Pierre-Paul Durastanti : Pour ce motif même. Même si je tâche de donner une unité à ces divers recueils, j’aime aussi y mettre des respirations, des contrepoints, et ajouter un texte ou deux qui, sans contredire la thématique d’ensemble, l’abordent en tout cas d’un autre angle. Dans Voisins d’ailleurs, tous les textes se passent sur Terre, sauf un — deux, en fait, mais on a excisé le second pour des raisons de place, et je l’ai mis dans Frères lointains, où, cette fois, il y a bel et bien deux textes un peu différents, « Mondes sans fin », qui est presque dickien (on ne se refait pas), et « Dernier acte ». Toutefois, la notion d’une fraternité distante y apparaît aussi, je crois.
 
Actusf : « Tête de pont » est l’une des nouvelles les plus drôles du recueil. En même temps on ne peut s’empêcher de songer à d’autres nouvelles d’autres auteurs de science fiction mettant en scène des affrontements entre des militaires humains et des ET « locaux » sur des planètes lointaines. Le récit de Simak est-il selon toi un clin d’œil à ces autres textes ou plutôt une inclination naturelle ? Ecrivait-il aussi en fonction de ses contemporains ?

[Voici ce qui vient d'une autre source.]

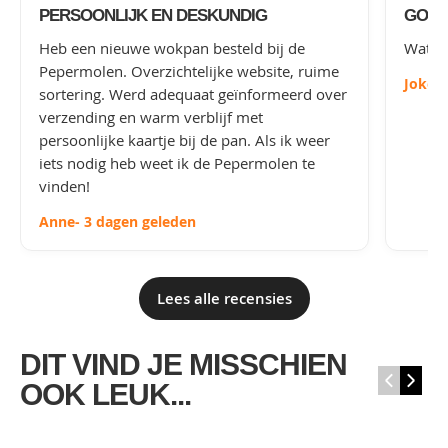
PERSOONLIJK EN DESKUNDIG
GOED
Heb een nieuwe wokpan besteld bij de
Wat le
Pepermolen. Overzichtelijke website, ruime
Joke
-
sortering. Werd adequaat geïnformeerd over
verzending en warm verblijf met
persoonlijke kaartje bij de pan. Als ik weer
iets nodig heb weet ik de Pepermolen te
vinden!
Anne
- 3 dagen geleden
Lees alle recensies
DIT VIND JE MISSCHIEN
‹
›
OOK LEUK...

Pierre-Paul Durastanti : J’imagine qu’il t’a fait penser à du Sheckley ? Bien sûr que Simak lisait ses collègues. Et il fréquentait les conventions, et il appartenait à un club local de fans et d’écrivains qui comptait aussi Gordon Dickson parmi ses membres. De toute manière, la SF a toujours été un terreau nourri par les textes antérieurs et alimentant les textes ultérieurs. C’est la vie du genre. Et il me semble que tu as trouvé le bon terme en parlant d’inclination naturelle ; il y a bien trop de textes de cette eau dans sa bibliographie pour qu’il ne s’agisse pas d’un penchant, voire d’une conviction bien ancrée.
 
Actusf : Un petit mot sur « L’ogre », une nouvelle assez drôle. Comment l’as-tu découverte ? Et quelle place a-t-elle dans sa bibliographie ?
Pierre-Paul Durastanti : Pour enchaîner sur la réponse précédente, voilà aussi une nouvelle sheckleyenne… huit ans avant les débuts de Sheckley. Je l’ai découverte grâce à Francis Lyall, un Britannique qui a composé une demi-douzaine de recueils de Simak reprenant des textes soit indisponibles en Angleterre, soit tout bonnement rares. Quant à la place de cette nouvelle dans la bibliographie, disons que, dès son retour à la SF en 1938, Simak commence à trouver son ton, sa thématique, sa spécificité, et que les nouvelles publiées dans Astounding à partir de 1942 ne font que confirmer cette évolution. Après « L’ogre », il y aura dans cette revue encore un (bon) texte, et puis ce sera la série Demain les chiens, sur laquelle je n’ai pas besoin de m’étendre.
 
Actusf : Qu’en est-il de ce qu’il reste à traduire de Clifford Simak ? Y’a-t-il encore de nombreuses nouvelles inédites en français ?
Pierre-Paul Durastanti : Une trentaine, quoique surtout dans la première partie de sa carrière, où elles sont, en toute honnêteté, assez médiocres, et dans la seconde, de 1938 à 1944, après quoi il entame Demain les chiens. Il faut trier avec soin, mais on trouve, et j’ai sous le coude, des textes que j’estime de la même qualité que « L’ogre ». A partir des années 50, la plupart des nouvelles ont été traduites, mais il en reste certaines éparses dans des revues américaines que je dois encore me procurer, et un bon nombre de traduites ici et là qu’on peut exploiter à condition de revoir ou refaire les versions françaises de l’époque, souvent incomplètes et à tout le moins vieillottes.
 
Actusf : Y’aura-t-il d’autres recueils de Simak au Bélial ?
Pierre-Paul Durastanti : Des promesses inavouables m’ont déjà permis de convaincre mon boss d’en publier un troisième, dont j’ai une bonne idée d’ensemble. Sa tonalité devrait être un peu différente.